Please copy exactly the part of the records below that opens with the line containing "Socialistische Partij/ P, Flandre" and closes with the line containing "Модуль Б: none -> 20", leaving out any pictures.

:: Available data

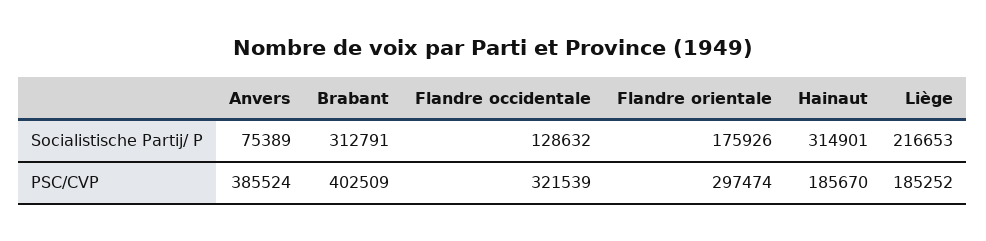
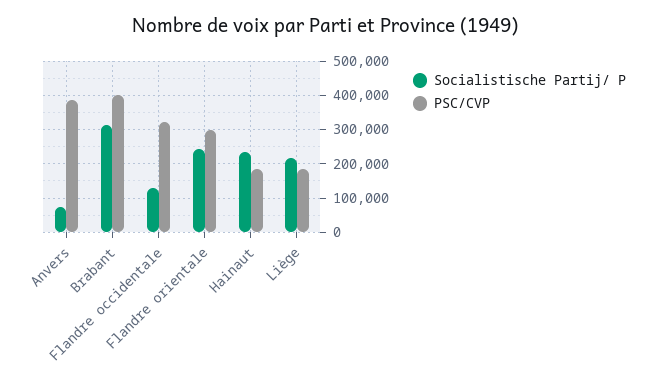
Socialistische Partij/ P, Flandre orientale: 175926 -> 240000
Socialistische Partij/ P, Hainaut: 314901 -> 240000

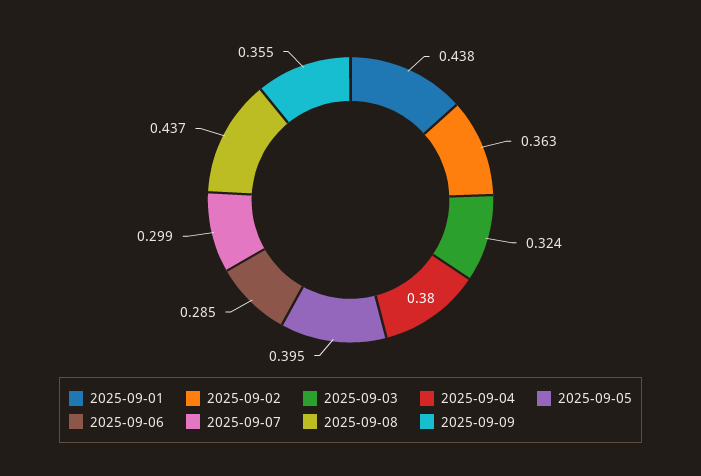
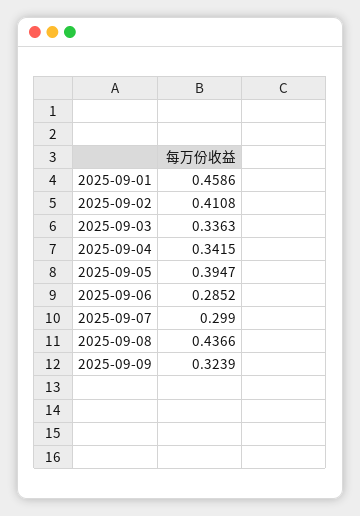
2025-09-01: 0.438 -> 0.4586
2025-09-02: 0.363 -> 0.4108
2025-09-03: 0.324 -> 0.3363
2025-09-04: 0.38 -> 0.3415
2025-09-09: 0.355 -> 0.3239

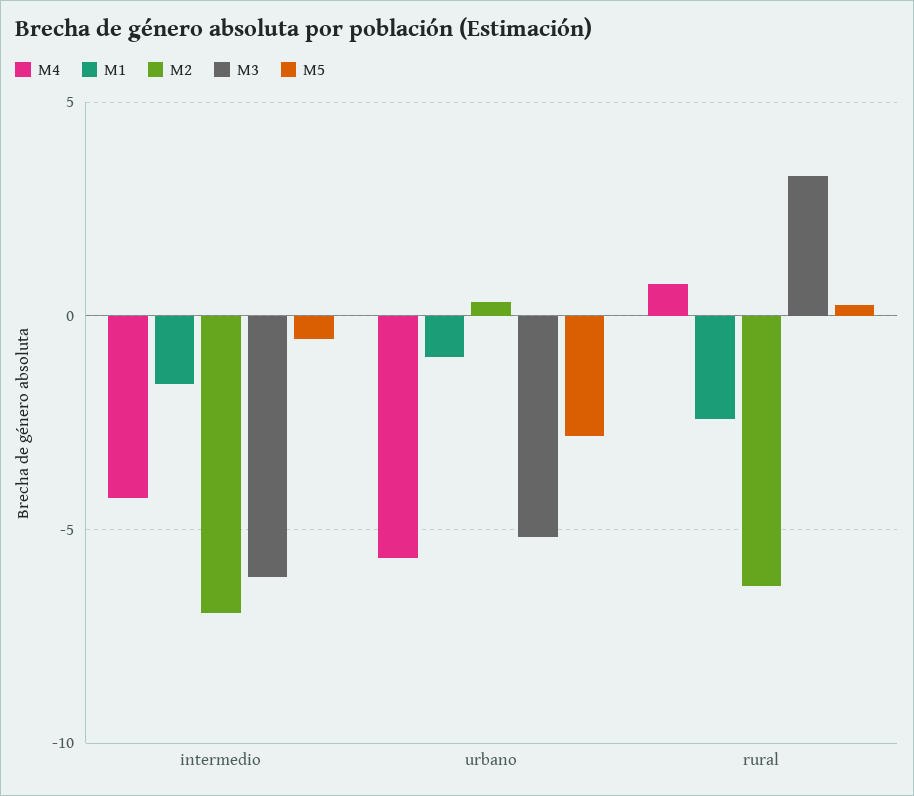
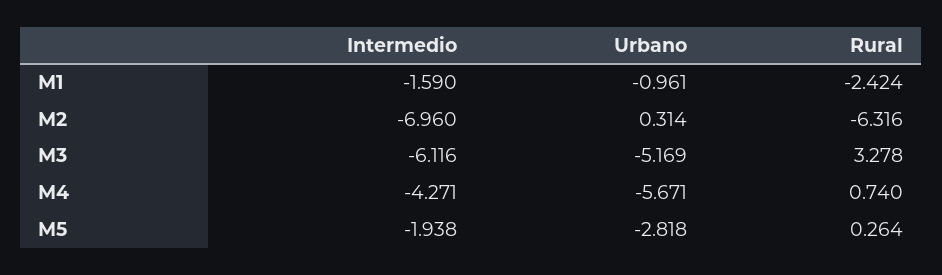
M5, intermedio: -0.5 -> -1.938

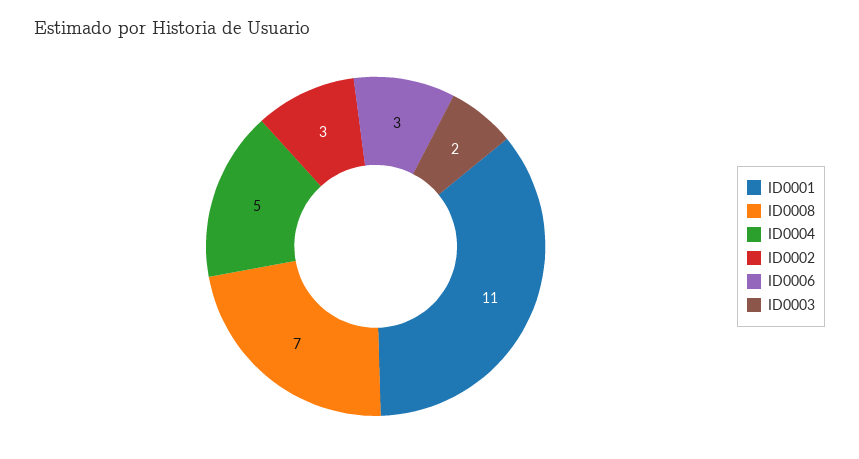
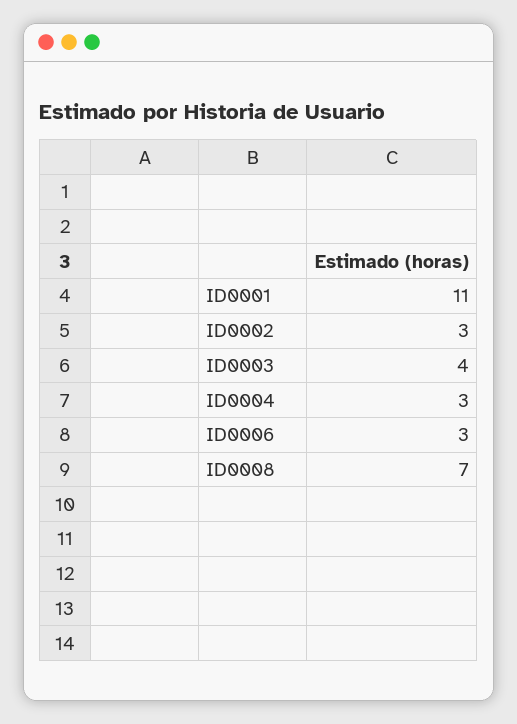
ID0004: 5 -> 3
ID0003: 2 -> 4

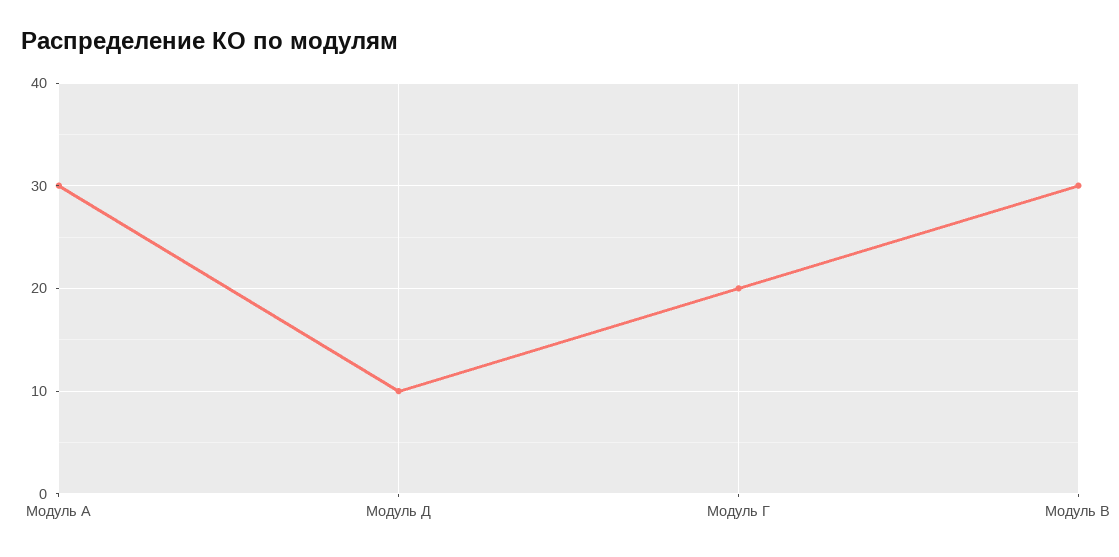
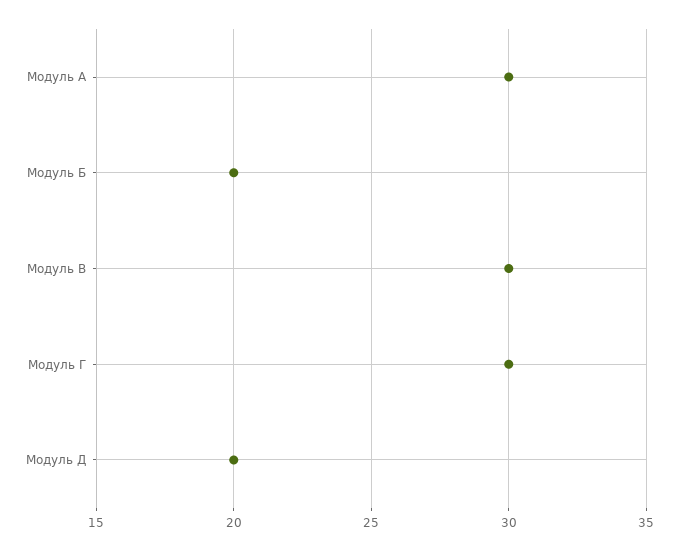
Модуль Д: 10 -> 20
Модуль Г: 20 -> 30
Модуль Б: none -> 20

::::
:: Available data

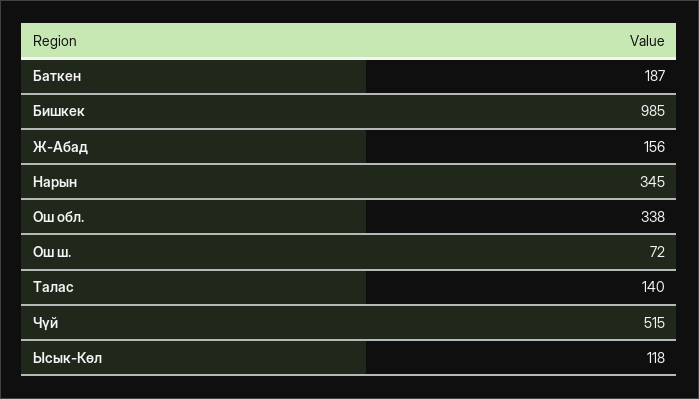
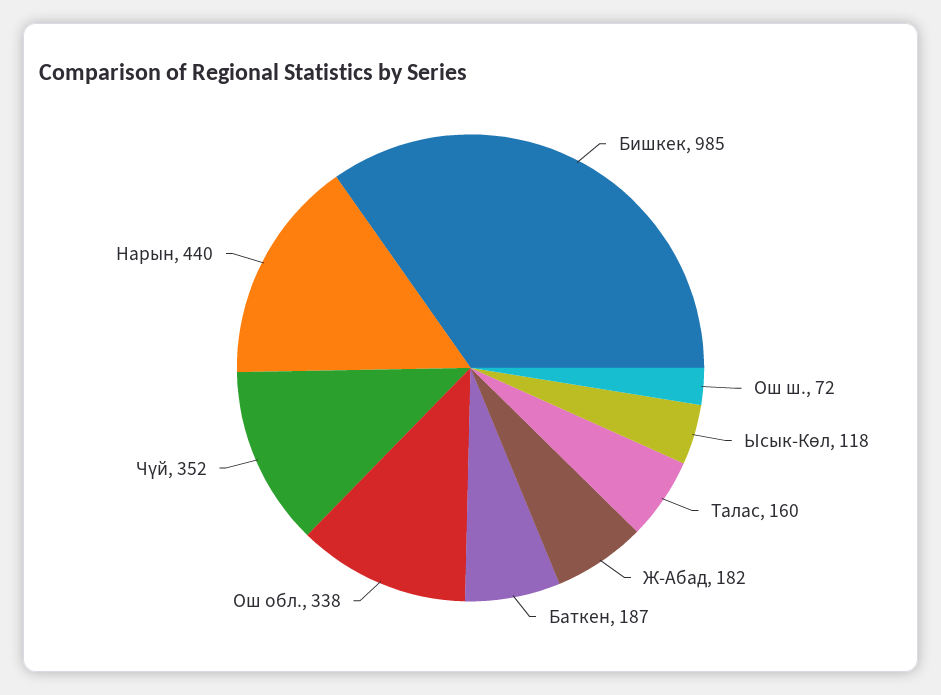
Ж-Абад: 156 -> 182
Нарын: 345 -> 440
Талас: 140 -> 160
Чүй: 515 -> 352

::::

**Answer to the exercise**
Socialistische Partij/ P, Flandre orientale: 175926 -> 240000
Socialistische Partij/ P, Hainaut: 314901 -> 240000

2025-09-01: 0.438 -> 0.4586
2025-09-02: 0.363 -> 0.4108
2025-09-03: 0.324 -> 0.3363
2025-09-04: 0.38 -> 0.3415
2025-09-09: 0.355 -> 0.3239

M5, intermedio: -0.5 -> -1.938

ID0004: 5 -> 3
ID0003: 2 -> 4

Модуль Д: 10 -> 20
Модуль Г: 20 -> 30
Модуль Б: none -> 20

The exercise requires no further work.